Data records
-------

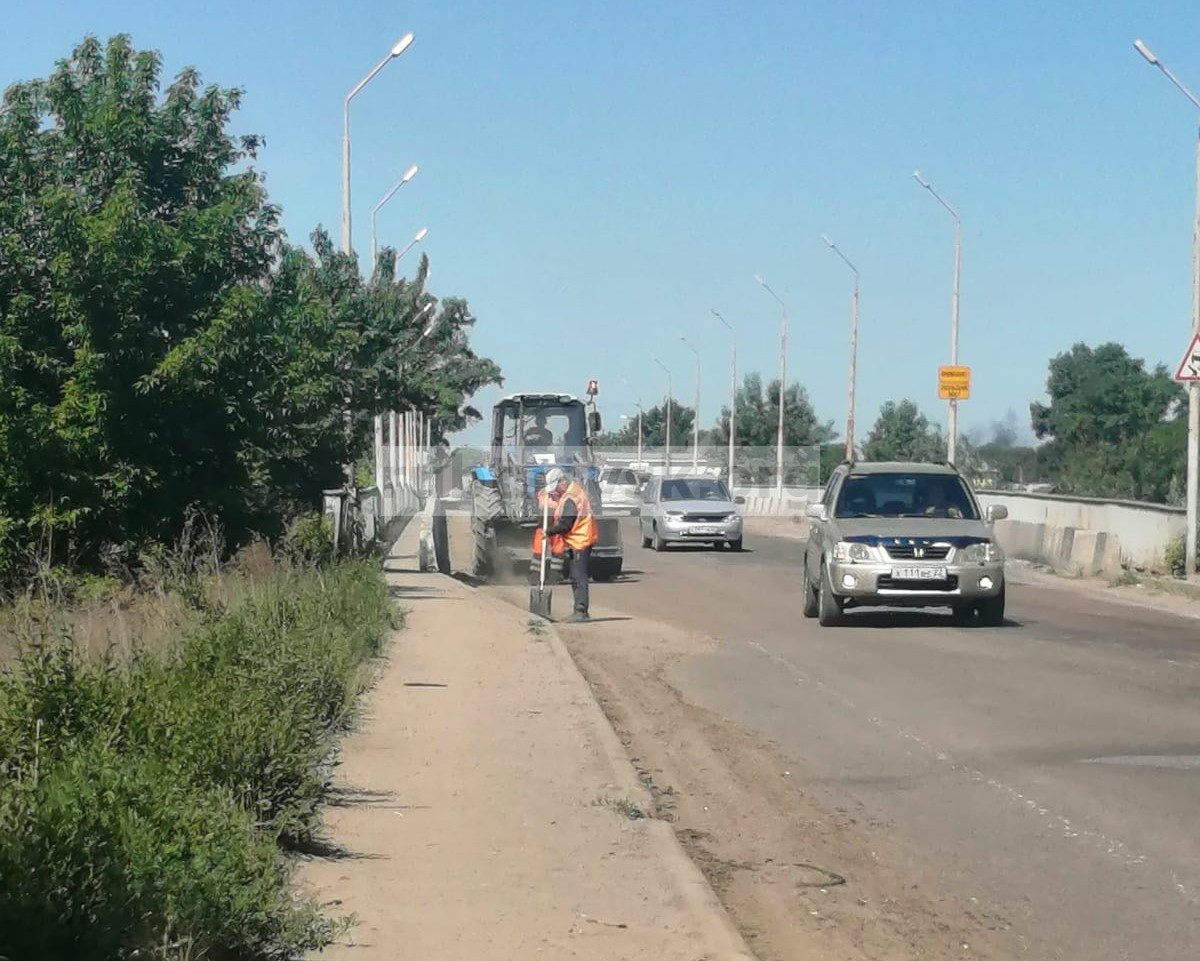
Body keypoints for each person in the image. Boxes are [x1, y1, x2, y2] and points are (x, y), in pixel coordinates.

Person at [536, 467, 597, 622]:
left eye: (556, 487)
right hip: (576, 539)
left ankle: (581, 611)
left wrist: (548, 531)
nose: (555, 491)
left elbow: (566, 524)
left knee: (578, 576)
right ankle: (579, 610)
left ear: (562, 482)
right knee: (574, 575)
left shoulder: (571, 498)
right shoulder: (571, 493)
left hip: (580, 540)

-------

● **Activity**
The answer consists only of the lines from the one containing "right knee: (574, 575)" to the end of the records, each written out exactly.

● **Answer to this task**
right knee: (574, 575)
left shoulder: (571, 498)
right shoulder: (571, 493)
left hip: (580, 540)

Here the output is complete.